If your host is running linux, you should definitely look at virt-manager for config and management.

jefro 05-16-2013 02:42 PM

Originally all virtual machine applications ran without hardware support. Bochs VirtualPC VMware and later QEMU and Virtualbox all ran on that sort of hardware. All of them pretty slow. The later VirtualPC/VMware and Virtualbox went back and forth if they'd run later versions on non-supported hardware. There should be versions available still to be used. One could run Windows 95 and some version of dos pretty quickly.

The only good part of running QEMU may be that it doesn't limit you to real ram. You could use more ram by using swap/page file area.


I don't really get why you'd want to run both a host OS on it and a client OS though. It is barely enough to run a single OS.

NightSky 05-16-2013 03:22 PM

Jefro, Does this make sense host is just minimal slackware, the server would be the host, guest would be dedicated services? Not to run guest OS.

jefro 05-16-2013 08:18 PM

Sorry, I am still confused. Please try to explain more.
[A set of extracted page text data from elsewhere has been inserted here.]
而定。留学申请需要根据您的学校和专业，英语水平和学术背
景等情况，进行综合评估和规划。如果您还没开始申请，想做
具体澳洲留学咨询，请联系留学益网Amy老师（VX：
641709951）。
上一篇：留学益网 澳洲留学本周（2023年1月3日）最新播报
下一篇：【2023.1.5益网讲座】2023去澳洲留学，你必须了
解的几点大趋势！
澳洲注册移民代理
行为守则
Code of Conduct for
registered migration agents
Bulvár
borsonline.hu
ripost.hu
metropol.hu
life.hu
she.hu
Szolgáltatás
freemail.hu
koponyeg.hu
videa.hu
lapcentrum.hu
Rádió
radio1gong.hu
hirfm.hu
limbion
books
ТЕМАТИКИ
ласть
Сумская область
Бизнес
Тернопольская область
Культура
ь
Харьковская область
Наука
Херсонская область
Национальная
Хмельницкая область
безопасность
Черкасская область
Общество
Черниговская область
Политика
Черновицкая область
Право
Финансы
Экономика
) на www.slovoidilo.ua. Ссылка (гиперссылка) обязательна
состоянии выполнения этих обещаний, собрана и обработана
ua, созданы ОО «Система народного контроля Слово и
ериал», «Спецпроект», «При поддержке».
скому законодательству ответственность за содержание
"host is ... slackware, ...server... host, guest... dedicated services? Not ...run guest ..."

This is what I see on your question. Sorry, it still confuses me when you ask about a VM.

If what I see is what you mean then OK, that old box can run some minimal linux as a headless server for server duty.

As to the VM part I don't get it. A VM almost has to have a client OS to be of any use. Some business computer are different. Some types of OS can use things like jails and containers but that is not what you mean.


There is nothing to be gained by using a VM on that system other than to test or play with. It is very limited on resources.